The outcome of taking abstraction and cubism to their extremes is Suprematism, which is primarily represented by the Russian and Sovie­t artist Kazimir Malevich. One of his works consisted of a black square, which he hung across the corner of a room in the same way as icons are hung in Russia.

“The cover of Unknown Pleasures is also a black square, which gives it a minimalistic and simplified aesthetic. At the same time, there are the white lines which create a pattern, which is vaguely figurative. They remind us of a mountain or something that we have previously seen, although they are totally inexplicable”, observes Wiik.

“Suprematism gave simple forms and empty surfaces a spiritual significance. In icons, the empty golden surfaces symbolise the divine. On this cover, the empty surface is black, which according to our cultural associations make us think of something depressing and frightening.  It can be interpreted as an awe-inspiring experience of a great power, and thus the image becomes sublime – it is enjoyable and terrible at the same time.”

Johan Lindén is not particularly impressed by the curves used on the cover of Unknown Pleasures; he feels that there are aesthetically more attractive curves available.
“The pulses have been arranged in a row so that they form a 3D pattern reminiscent of a landscape.
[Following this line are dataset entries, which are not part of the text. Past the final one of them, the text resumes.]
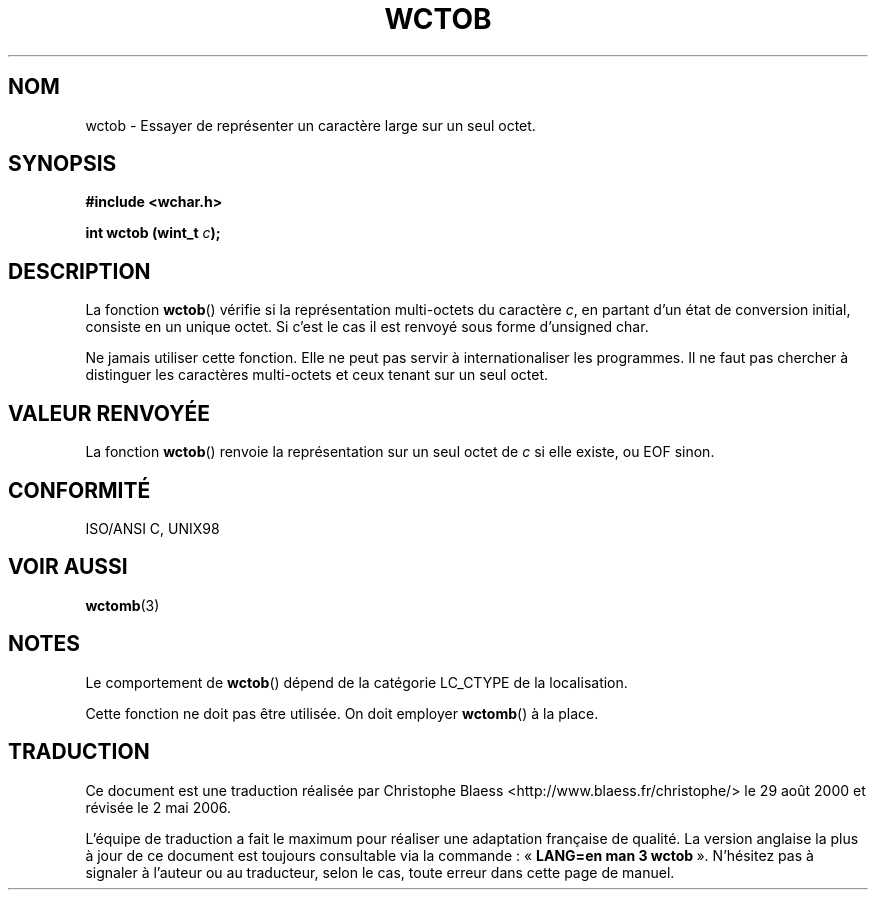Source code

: .\" Copyright (c) Bruno Haible <haible@clisp.cons.org>
.\"
.\" This is free documentation; you can redistribute it and/or
.\" modify it under the terms of the GNU General Public License as
.\" published by the Free Software Foundation; either version 2 of
.\" the License, or (at your option) any later version.
.\"
.\" References consulted:
.\"   GNU glibc-2 source code and manual
.\"   Dinkumware C library reference http://www.dinkumware.com/
.\"   OpenGroup's Single Unix specification http://www.UNIX-systems.org/online.html
.\"   ISO/IEC 9899:1999
.\"
.\" Traduction 29/08/2000 par Christophe Blaess (ccb@club-internet.fr)
.\" LDP-1.30
.\" Màj 21/07/2003 LDP-1.56
.\" Màj 01/05/2006 LDP-1.67.1
.\"
.TH WCTOB 3 "25 juillet 1999" LDP "Manuel du programmeur Linux"
.SH NOM
wctob \- Essayer de représenter un caractère large sur un seul octet.
.SH SYNOPSIS
.nf
.B #include <wchar.h>
.sp
.BI "int wctob (wint_t " c );
.fi
.SH DESCRIPTION
La fonction \fBwctob\fP() vérifie si la représentation multi-octets du caractère \fIc\fP,
en partant d'un état de conversion initial, consiste en un unique octet. Si c'est le cas il est renvoyé
sous forme d'unsigned char.
.PP
Ne jamais utiliser cette fonction. Elle ne peut pas servir à internationaliser les programmes. Il ne
faut pas chercher à distinguer les caractères multi-octets et ceux tenant sur un seul octet.
.SH "VALEUR RENVOYÉE"
La fonction \fBwctob\fP() renvoie la représentation sur un seul octet de \fIc\fP si elle existe, ou EOF sinon.
.SH "CONFORMITÉ"
ISO/ANSI C, UNIX98
.SH "VOIR AUSSI"
.BR wctomb (3)
.SH NOTES
Le comportement de \fBwctob\fP() dépend de la catégorie LC_CTYPE de la localisation.
.PP
Cette fonction ne doit pas être utilisée. On doit employer \fBwctomb\fP() à la place.
.SH TRADUCTION
.PP
Ce document est une traduction réalisée par Christophe Blaess
<http://www.blaess.fr/christophe/> le 29\ août\ 2000
et révisée le 2\ mai\ 2006.
.PP
L'équipe de traduction a fait le maximum pour réaliser une adaptation
française de qualité. La version anglaise la plus à jour de ce document est
toujours consultable via la commande\ : «\ \fBLANG=en\ man\ 3\ wctob\fR\ ».
N'hésitez pas à signaler à l'auteur ou au traducteur, selon le cas, toute
erreur dans cette page de manuel.

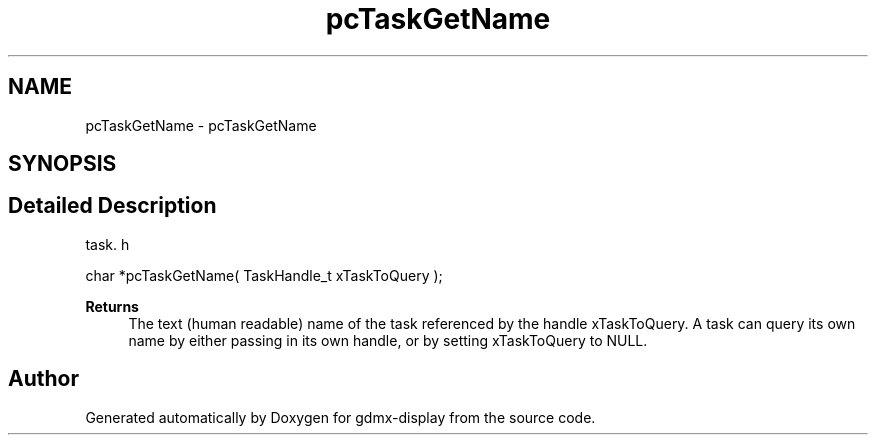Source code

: .TH "pcTaskGetName" 3 "Mon May 24 2021" "gdmx-display" \" -*- nroff -*-
.ad l
.nh
.SH NAME
pcTaskGetName \- pcTaskGetName
.SH SYNOPSIS
.br
.PP
.SH "Detailed Description"
.PP 
task\&. h 
.PP
.nf
char *pcTaskGetName( TaskHandle_t xTaskToQuery );
.fi
.PP
.PP
\fBReturns\fP
.RS 4
The text (human readable) name of the task referenced by the handle xTaskToQuery\&. A task can query its own name by either passing in its own handle, or by setting xTaskToQuery to NULL\&. 
.RE
.PP

.SH "Author"
.PP 
Generated automatically by Doxygen for gdmx-display from the source code\&.
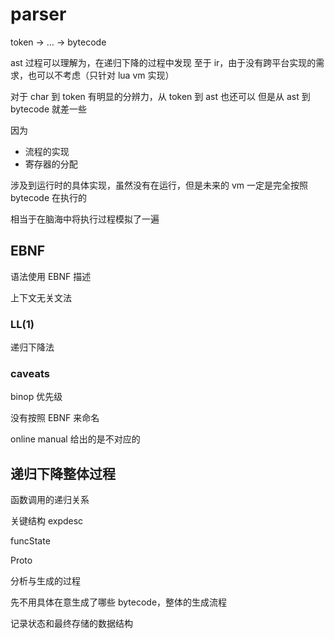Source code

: * parser

token -> ... -> bytecode

ast 过程可以理解为，在递归下降的过程中发现
至于 ir，由于没有跨平台实现的需求，也可以不考虑（只针对 lua vm 实现）


对于 char 到 token 有明显的分辨力，从 token 到 ast 也还可以
但是从 ast 到 bytecode 就差一些

因为
- 流程的实现
- 寄存器的分配

涉及到运行时的具体实现，虽然没有在运行，但是未来的 vm 一定是完全按照 bytecode 在执行的

相当于在脑海中将执行过程模拟了一遍

** EBNF

语法使用 EBNF 描述

上下文无关文法

*** LL(1)

递归下降法

*** caveats

binop 优先级

没有按照 EBNF 来命名

online manual 给出的是不对应的


** 递归下降整体过程

函数调用的递归关系

关键结构 expdesc

funcState

Proto


分析与生成的过程

先不用具体在意生成了哪些 bytecode，整体的生成流程

记录状态和最终存储的数据结构

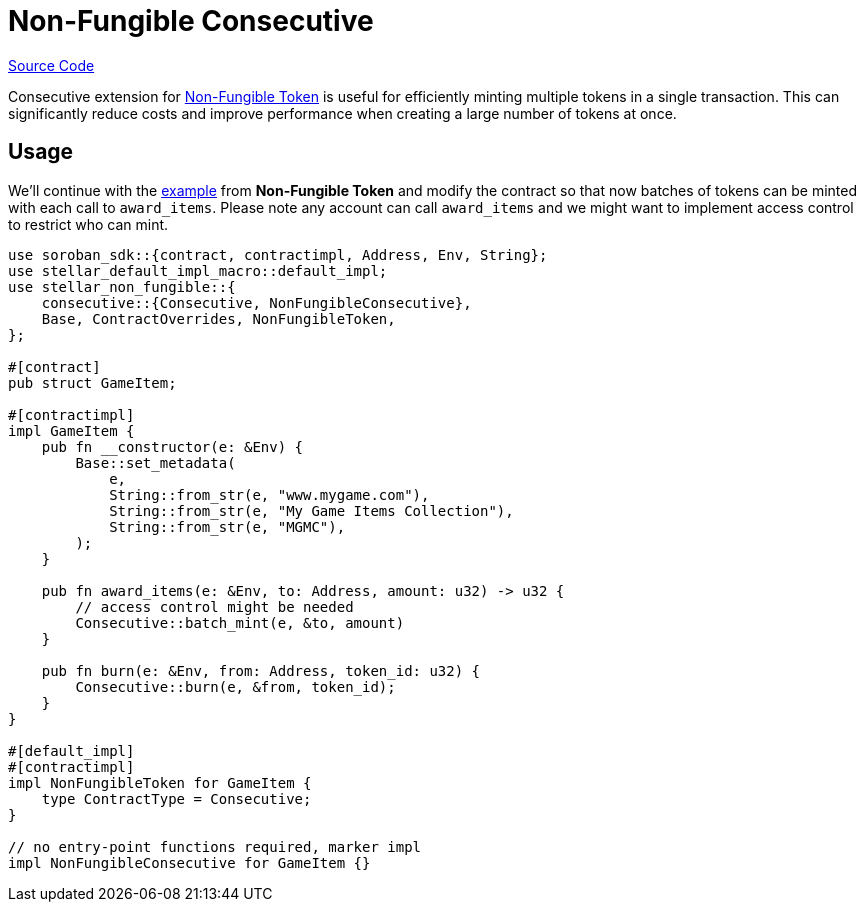 :source-highlighter: highlight.js
:highlightjs-languages: rust
:github-icon: pass:[<svg class="icon"><use href="#github-icon"/></svg>]
= Non-Fungible Consecutive

https://github.com/OpenZeppelin/stellar-contracts/tree/main/packages/tokens/non-fungible/src/extensions/consecutive[Source Code]

Consecutive extension for xref:tokens/non-fungible/non-fungible.adoc[Non-Fungible Token] is useful
for efficiently minting multiple tokens in a single transaction. This can significantly
reduce costs and improve performance when creating a large number of tokens at once.

== Usage

We'll continue with the xref:tokens/non-fungible/non-fungible.adoc#usage[example] from *Non-Fungible Token*
and modify the contract so that now batches of tokens can be minted with each call
to `award_items`. Please note any account can call `award_items` and we might want to
implement access control to restrict who can mint.


[source,rust]
----
use soroban_sdk::{contract, contractimpl, Address, Env, String};
use stellar_default_impl_macro::default_impl;
use stellar_non_fungible::{
    consecutive::{Consecutive, NonFungibleConsecutive},
    Base, ContractOverrides, NonFungibleToken,
};

#[contract]
pub struct GameItem;

#[contractimpl]
impl GameItem {
    pub fn __constructor(e: &Env) {
        Base::set_metadata(
            e,
            String::from_str(e, "www.mygame.com"),
            String::from_str(e, "My Game Items Collection"),
            String::from_str(e, "MGMC"),
        );
    }

    pub fn award_items(e: &Env, to: Address, amount: u32) -> u32 {
        // access control might be needed
        Consecutive::batch_mint(e, &to, amount)
    }

    pub fn burn(e: &Env, from: Address, token_id: u32) {
        Consecutive::burn(e, &from, token_id);
    }
}

#[default_impl]
#[contractimpl]
impl NonFungibleToken for GameItem {
    type ContractType = Consecutive;
}

// no entry-point functions required, marker impl
impl NonFungibleConsecutive for GameItem {}
----
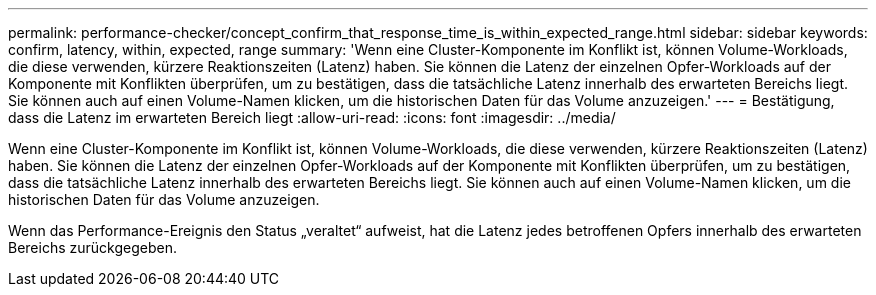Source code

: ---
permalink: performance-checker/concept_confirm_that_response_time_is_within_expected_range.html 
sidebar: sidebar 
keywords: confirm, latency, within, expected, range 
summary: 'Wenn eine Cluster-Komponente im Konflikt ist, können Volume-Workloads, die diese verwenden, kürzere Reaktionszeiten (Latenz) haben. Sie können die Latenz der einzelnen Opfer-Workloads auf der Komponente mit Konflikten überprüfen, um zu bestätigen, dass die tatsächliche Latenz innerhalb des erwarteten Bereichs liegt. Sie können auch auf einen Volume-Namen klicken, um die historischen Daten für das Volume anzuzeigen.' 
---
= Bestätigung, dass die Latenz im erwarteten Bereich liegt
:allow-uri-read: 
:icons: font
:imagesdir: ../media/


[role="lead"]
Wenn eine Cluster-Komponente im Konflikt ist, können Volume-Workloads, die diese verwenden, kürzere Reaktionszeiten (Latenz) haben. Sie können die Latenz der einzelnen Opfer-Workloads auf der Komponente mit Konflikten überprüfen, um zu bestätigen, dass die tatsächliche Latenz innerhalb des erwarteten Bereichs liegt. Sie können auch auf einen Volume-Namen klicken, um die historischen Daten für das Volume anzuzeigen.

Wenn das Performance-Ereignis den Status „veraltet“ aufweist, hat die Latenz jedes betroffenen Opfers innerhalb des erwarteten Bereichs zurückgegeben.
They should actually be identical. The variation in them may to some extent be explained by the signals being distorted as they travel through the atmosphere. Partly, this might be caused by the instruments used”, Lindén explains.

“Some measurement data do look attractive, but pulsar curves look like any other curves.”
When analysing why the album cover has, after all, become as iconic as it has, we must not forget the impact rock bands have on creating identities. They become something that their fans want to identify with, and the album cover is an image that can be used for ‘dressing’ oneself and one’s environment.

Wiik says that the theme of the cover is based on the industrial aspect of Joy Division’s music, which is characterised by rather monotonous rhythm and a synthetic sound under the desperate vocal tones of Ian Curtis.
“Modernity has a dark side to it. Joy Division’s aesthetic is also gothi­c, which leads us back to Romanticism and the melancholy mind. Romanticism also contained a lot of anxiety and focussed on emotions, not rationality.”

Joy Division

Joy Division was a rock band formed in 1976 in Manchester, England. The style of the band was a refined and a more artistic version of the raw energy of punk, paving the way for so-­called ‘post-punk’. The career of the band was short-lived. Joy Division had themselves produced the EP An Ideal for Living (1978) before being discovered by the record company Factory Records, which released the album Unknown Pleasures in 1979.

An essential part of the myth of Joy Division is the vocalist Ian Curtis’s constant struggle with himself and his existence. Curtis committed suicide the evening before the band was due to start its first tour of the USA in May 1980. The album Closer was released posthumously in July 1980.

The rest of the Joy Division members – Bernard Sumner, Peter Hook and Stephen Morris – continued their career as the band New Order. The band has split up twice and replaced its members even more frequently, but has been playing actively again since 2011.